I’m sure we all know women who would make the most amazing mothers and yet aren’t able to have children, and on the other end of the spectrum are women who are completely lacking in maternal instinct and never should have been mothers at all judging by the harm they’ve done to their children.
I volunteered for many years at a children’s sanctuary in Johannesburg and also assisted home-based care workers in the Soweto community, and I saw first-hand how children who had either been abandoned or orphaned were cared for by volunteers, care workers, members of their family or members of the community.
It made me realize that a child can be mothered by many different people in a multitude of ways, and that the people who often do the mothering aren’t mothers in the traditional sense, making the African idiom true: it does take a village to raise a child.
L.L.: And Edith, Robin’s aunt and caregiver after her mother’s death…how I loved her! She was this thin, fashionable, jet-setting air hostess suddenly strapped with a 9-year old child. She made me laugh and cry. Can you talk about her character a bit—and maybe your inspiration for her?
Bianca Marais: I’m so glad you loved Edith! I loved her too but there’s been a mixed reaction to her with many readers disliking her because they see her as selfish and self-absorbed.
I had an aunt who I absolutely adored and she led an unconventional life (not as unconventional as Edith’s) but I always admired the bravery it took for her not to conform to societal expectations. She was fiercely independent, smoked like a chimney, had an amazing sense of humor and was quite eccentric in some regards. I tried to capture her spirit in Edith though I exaggerated it quite a bit. I also think there’s some of myself in Edith which is telling.
My aunt is one of the people that the book is dedicated to and I so wish she’d been able to read this book because I know she would have loved it. She didn’t have an African Grey parrot but she had rats that she kept as pets. Edith would have made her laugh too.
L.L.: Before we get into much detail, can you give us a brief overview of the Apartheid?
Bianca Marais: Apartheid was a system of institutionalized and systemic racism that was in effect in South Africa from 1948 until 1991.
During that time, many laws were put in place to classify and segregate people according to their race, and then to discriminate against them accordingly. Non-white people were removed from their homes and either forced into segregated neighborhoods, or they had their citizenship taken away from them and had to move far away to live in one of the Bantu homelands.
The laws of apartheid were brutal and draconian. They controlled how black people lived, curtailed their freedom of movement, deprived them of a proper education, determined what jobs they could do and who they could associate with. The system was designed so that that white people could benefits from the oppression of non-white people.
L.L.: How have things changed since 1976-1977 when HUM IF YOU DON’T KNOW THE WORDS was set?
Bianca Marais: Apartheid ended in 1991 and South Africa is now a democracy with one of the most advanced constitutions in the world.

Data lines
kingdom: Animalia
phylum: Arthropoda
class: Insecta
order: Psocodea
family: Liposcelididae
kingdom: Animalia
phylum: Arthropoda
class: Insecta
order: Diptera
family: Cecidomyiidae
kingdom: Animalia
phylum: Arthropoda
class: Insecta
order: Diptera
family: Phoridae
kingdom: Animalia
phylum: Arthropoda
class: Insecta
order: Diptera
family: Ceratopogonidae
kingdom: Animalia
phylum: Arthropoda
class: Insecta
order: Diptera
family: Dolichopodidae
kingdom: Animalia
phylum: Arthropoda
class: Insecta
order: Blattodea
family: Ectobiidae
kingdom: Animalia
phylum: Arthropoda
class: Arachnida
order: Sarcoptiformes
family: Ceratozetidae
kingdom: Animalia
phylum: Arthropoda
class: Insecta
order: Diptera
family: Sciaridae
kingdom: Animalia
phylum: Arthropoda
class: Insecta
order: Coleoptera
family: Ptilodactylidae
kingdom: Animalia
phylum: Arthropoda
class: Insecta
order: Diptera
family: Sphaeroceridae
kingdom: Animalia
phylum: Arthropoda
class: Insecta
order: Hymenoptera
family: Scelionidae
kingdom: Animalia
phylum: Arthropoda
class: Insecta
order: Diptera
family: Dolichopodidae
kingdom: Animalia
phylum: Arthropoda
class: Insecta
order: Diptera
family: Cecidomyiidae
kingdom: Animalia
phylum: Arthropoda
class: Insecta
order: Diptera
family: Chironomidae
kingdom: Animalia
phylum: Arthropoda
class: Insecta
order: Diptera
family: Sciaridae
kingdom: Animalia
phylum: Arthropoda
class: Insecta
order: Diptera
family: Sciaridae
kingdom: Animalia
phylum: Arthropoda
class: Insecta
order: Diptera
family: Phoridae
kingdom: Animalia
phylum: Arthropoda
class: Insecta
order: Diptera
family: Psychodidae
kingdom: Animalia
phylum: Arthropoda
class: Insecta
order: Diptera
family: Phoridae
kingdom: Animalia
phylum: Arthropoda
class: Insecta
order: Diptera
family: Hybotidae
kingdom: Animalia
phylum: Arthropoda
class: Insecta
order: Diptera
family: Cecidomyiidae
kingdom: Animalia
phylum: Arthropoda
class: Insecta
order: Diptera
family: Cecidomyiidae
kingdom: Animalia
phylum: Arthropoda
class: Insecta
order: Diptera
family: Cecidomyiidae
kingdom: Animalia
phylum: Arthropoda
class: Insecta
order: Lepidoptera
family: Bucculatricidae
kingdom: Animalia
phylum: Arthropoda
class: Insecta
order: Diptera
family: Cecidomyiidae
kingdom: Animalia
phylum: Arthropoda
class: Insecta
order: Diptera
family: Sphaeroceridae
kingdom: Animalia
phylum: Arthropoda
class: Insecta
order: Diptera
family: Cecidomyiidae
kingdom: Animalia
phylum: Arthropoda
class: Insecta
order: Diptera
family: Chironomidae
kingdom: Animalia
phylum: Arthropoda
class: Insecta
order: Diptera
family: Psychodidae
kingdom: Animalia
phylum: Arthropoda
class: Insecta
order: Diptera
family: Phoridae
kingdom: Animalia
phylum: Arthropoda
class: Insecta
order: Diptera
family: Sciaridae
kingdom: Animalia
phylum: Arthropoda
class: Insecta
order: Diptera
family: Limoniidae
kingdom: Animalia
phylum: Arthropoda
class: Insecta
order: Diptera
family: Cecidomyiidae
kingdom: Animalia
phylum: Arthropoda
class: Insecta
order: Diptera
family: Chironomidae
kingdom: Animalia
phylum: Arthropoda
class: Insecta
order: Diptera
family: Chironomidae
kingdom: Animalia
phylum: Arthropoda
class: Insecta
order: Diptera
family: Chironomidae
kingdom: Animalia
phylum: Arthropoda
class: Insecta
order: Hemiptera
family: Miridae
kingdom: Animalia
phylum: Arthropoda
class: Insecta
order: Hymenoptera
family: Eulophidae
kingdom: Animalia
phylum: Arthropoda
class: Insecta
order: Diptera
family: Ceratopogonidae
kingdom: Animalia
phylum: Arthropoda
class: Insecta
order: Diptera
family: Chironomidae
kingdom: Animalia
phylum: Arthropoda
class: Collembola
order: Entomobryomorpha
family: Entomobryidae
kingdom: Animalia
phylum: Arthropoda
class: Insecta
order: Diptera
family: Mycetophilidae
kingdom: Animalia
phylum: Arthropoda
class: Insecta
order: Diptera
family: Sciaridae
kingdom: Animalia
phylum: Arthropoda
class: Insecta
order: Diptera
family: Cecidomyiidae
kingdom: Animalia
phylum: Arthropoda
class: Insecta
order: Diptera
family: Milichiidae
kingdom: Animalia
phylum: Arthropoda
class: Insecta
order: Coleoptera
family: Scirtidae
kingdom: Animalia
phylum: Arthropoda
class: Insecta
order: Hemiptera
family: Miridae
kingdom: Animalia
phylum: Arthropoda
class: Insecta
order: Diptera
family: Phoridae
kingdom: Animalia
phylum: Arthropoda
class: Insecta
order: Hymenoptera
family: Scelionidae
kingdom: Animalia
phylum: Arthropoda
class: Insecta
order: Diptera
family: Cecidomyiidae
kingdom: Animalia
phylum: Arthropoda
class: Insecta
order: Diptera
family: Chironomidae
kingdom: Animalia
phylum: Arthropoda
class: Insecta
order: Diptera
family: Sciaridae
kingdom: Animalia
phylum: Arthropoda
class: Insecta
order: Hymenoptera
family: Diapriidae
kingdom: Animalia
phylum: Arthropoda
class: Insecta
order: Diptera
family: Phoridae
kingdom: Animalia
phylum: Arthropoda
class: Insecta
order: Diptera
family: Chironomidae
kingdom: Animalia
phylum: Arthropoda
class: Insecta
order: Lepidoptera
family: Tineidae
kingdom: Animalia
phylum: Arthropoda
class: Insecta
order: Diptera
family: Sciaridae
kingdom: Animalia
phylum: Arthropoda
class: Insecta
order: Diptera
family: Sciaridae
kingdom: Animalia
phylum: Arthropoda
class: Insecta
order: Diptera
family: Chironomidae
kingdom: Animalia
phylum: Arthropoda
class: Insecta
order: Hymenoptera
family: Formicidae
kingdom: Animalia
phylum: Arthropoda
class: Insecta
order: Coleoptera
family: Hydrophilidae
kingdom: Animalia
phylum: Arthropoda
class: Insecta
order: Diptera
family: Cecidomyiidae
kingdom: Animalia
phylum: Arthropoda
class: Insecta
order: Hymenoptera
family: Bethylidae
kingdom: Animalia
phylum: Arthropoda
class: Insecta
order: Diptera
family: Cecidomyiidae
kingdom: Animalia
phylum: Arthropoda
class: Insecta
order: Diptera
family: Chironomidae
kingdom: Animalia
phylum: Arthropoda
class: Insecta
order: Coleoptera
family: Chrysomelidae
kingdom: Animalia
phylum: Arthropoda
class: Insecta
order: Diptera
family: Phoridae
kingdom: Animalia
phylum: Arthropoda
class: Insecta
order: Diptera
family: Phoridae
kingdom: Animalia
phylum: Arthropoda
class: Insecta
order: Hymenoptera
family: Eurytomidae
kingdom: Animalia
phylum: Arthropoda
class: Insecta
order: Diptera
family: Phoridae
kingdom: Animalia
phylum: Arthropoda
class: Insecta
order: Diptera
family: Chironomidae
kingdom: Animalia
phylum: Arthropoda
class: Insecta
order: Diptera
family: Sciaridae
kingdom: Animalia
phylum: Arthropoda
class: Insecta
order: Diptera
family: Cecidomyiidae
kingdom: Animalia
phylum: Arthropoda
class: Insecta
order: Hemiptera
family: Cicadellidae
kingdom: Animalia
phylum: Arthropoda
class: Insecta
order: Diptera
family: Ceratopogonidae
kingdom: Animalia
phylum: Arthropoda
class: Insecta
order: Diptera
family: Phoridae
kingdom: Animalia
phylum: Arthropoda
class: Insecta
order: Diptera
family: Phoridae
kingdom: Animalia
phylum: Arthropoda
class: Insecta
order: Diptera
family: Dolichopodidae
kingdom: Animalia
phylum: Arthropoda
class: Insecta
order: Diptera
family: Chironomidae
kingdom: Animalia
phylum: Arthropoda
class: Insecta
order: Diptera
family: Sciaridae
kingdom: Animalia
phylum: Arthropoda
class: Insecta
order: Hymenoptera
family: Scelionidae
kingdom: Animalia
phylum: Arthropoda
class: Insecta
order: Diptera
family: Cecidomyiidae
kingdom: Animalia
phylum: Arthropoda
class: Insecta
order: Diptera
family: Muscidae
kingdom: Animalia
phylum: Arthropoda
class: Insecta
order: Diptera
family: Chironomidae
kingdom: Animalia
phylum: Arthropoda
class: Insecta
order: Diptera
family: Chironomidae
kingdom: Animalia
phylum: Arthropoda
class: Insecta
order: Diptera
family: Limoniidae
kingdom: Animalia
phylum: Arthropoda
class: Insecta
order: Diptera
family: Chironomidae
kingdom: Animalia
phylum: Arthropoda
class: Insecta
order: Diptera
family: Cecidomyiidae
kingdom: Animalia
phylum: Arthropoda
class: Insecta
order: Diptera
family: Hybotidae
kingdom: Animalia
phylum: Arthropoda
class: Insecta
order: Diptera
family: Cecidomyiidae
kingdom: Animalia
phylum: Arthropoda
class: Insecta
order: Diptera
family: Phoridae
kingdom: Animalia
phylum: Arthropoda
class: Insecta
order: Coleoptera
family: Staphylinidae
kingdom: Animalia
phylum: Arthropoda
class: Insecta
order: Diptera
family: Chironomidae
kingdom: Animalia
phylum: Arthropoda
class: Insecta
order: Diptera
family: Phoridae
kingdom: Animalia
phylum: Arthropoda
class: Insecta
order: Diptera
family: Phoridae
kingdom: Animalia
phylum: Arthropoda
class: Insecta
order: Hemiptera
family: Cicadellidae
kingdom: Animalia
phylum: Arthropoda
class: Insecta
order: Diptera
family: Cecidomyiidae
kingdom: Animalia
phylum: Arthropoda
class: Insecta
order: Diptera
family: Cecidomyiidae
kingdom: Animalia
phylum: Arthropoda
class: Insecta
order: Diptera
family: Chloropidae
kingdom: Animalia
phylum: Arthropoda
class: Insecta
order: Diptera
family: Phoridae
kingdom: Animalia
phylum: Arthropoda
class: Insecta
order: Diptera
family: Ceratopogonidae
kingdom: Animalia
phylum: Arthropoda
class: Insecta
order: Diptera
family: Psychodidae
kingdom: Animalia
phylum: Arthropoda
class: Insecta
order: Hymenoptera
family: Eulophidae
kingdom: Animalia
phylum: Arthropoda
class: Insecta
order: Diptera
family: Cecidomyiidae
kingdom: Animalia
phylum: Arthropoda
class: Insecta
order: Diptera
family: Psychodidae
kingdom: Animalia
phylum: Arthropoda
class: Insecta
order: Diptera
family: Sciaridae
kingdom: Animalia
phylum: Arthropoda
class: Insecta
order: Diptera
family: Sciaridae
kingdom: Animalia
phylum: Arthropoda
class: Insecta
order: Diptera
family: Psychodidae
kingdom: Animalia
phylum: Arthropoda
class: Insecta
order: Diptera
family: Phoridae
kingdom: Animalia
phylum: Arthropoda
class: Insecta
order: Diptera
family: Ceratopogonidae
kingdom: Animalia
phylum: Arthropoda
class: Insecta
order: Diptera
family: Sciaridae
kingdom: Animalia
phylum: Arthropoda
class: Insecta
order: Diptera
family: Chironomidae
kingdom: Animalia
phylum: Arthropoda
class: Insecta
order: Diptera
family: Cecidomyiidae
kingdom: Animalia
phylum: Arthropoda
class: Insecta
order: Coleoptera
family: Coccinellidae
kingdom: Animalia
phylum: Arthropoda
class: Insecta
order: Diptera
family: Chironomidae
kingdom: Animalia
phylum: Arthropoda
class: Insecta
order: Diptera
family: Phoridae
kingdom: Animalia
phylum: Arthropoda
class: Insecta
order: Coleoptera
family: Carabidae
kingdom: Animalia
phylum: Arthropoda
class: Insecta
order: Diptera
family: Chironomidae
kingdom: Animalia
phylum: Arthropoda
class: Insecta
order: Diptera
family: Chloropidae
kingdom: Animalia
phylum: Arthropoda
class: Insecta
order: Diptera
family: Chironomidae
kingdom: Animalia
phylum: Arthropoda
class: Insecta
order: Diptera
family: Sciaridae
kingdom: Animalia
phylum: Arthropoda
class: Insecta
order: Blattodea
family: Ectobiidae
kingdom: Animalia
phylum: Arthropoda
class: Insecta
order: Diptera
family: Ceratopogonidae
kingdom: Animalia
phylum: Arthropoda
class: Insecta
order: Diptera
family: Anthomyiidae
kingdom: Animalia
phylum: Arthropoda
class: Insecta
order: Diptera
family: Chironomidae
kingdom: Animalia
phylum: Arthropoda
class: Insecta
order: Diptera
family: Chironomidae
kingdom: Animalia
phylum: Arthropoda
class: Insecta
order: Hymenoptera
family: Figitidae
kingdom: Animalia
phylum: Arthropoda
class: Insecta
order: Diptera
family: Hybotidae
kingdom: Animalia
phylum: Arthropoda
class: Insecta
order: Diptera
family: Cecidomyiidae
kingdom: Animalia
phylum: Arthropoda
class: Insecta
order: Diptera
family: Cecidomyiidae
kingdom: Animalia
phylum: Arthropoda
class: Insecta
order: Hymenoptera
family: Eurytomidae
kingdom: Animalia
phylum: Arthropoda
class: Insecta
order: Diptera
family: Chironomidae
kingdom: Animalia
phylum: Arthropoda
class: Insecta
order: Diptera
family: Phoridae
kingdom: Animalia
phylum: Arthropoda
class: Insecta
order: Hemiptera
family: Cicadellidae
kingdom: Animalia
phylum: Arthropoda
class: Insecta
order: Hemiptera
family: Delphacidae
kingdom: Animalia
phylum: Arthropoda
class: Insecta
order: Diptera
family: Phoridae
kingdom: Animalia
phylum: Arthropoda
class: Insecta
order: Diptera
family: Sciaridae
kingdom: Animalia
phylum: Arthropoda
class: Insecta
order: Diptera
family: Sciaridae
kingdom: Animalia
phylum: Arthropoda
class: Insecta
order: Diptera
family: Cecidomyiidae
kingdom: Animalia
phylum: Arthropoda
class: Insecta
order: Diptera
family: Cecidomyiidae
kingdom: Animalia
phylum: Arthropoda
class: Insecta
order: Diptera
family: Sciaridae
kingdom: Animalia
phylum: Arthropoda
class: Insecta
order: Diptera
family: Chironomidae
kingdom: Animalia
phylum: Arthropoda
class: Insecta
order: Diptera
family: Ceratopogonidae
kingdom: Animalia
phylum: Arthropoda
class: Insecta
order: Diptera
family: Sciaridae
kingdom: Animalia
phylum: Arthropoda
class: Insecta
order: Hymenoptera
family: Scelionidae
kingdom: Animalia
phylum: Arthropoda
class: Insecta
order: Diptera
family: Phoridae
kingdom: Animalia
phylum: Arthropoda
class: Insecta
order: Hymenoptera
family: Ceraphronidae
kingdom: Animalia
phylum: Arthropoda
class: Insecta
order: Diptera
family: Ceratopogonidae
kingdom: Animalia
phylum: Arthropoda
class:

Set of tasks
1 > In the interview about apartheid, during which years was apartheid in effect in South Africa?
2 > Resume the interview about apartheid, starting right after its last sentence.

Written answers
1 > From 1948 until 1991.

2 >
There was a decade after Nelson Mandela (Madiba as he was affectionately called) became president when the country had so much promise. He declared it ‘The Rainbow Nation’, set up the Truth and Reconciliation Commission to address the atrocities of the past, sanctions were lifted and foreign investment flooded in. I think Madiba was perhaps too optimistic in believing that because he was able to forgive and move on that everyone else could too. The scars from the apartheid years run deep, and just like the US after the Civil Rights Movement, it will take a long time for South Africa to fully heal and recover.
Unfortunately, after the Mandela era, things took a turn and the current leadership of the country doesn’t have the humanitarian focus that Mandela had. The president has been accused of state capture and only wanting to enrich himself and his cohorts. People remain living in terrible poverty and as long as that continues to happen, crime will continue to be a major concern.
The people of South Africa are some of the strongest, most resilient, hospitable and warm people you will ever meet. It breaks my heart that they are being railroaded in this way because they deserve so much better.
Perfect for readers of The Secret Life of Bees and The Help, a perceptive and searing look at Apartheid-era South Africa, told through one unique family brought together by tragedy.
L.L.: I’m curious about the logistics of writing HUM IF YOU DON’T KNOW THE WORDS. When did you begin this story and how long did it take to write, obtain an agent, get published. I ask because it’s such a dense and important read, but so well done.
Bianca Marais: HUM IF YOU DON’T KNOW THE WORDS was a story I’d always wanted to write but I was reluctant to tackle it because I honestly didn’t think I could do it. Most of the writing I’d done up until then was comedic, and dealing with heavy themes like racism, loss and grief seemed beyond the scope of what I was able to do.
I finally began writing the book in 2013 just after we’d moved from Johannesburg to Toronto and I’d started the Creative Writing Certificate at the U of T School of Continuing Studies. At first, I tried not to write from Beauty’s perspective because I absolutely didn’t want to appropriate a voice that wasn’t mine. The more I suppressed her, though, the more she wanted to be heard and so I made a pact with myself that I’d only write her if I did her complete justice.
To that end, I knew I’d have to do a lot of research about apartheid, as well as consult cultural experts and sensitivity readers which is exactly what I did.
The first draft of the book was finished within a year and I managed to get my amazing agent, Cassandra Rogers of The Rights Factory, a few weeks later. She picked the book up out of the slush pile and offered me representation within a week of reading it. There’s a lot of luck in getting the right book in front of the right agent at the right time and I was incredibly lucky.
I worked on rewrites with Cass for a few months and then we submitted to publishers. The feedback was very encouraging, but everyone said the book was too ambitious because it originally spanned four decades.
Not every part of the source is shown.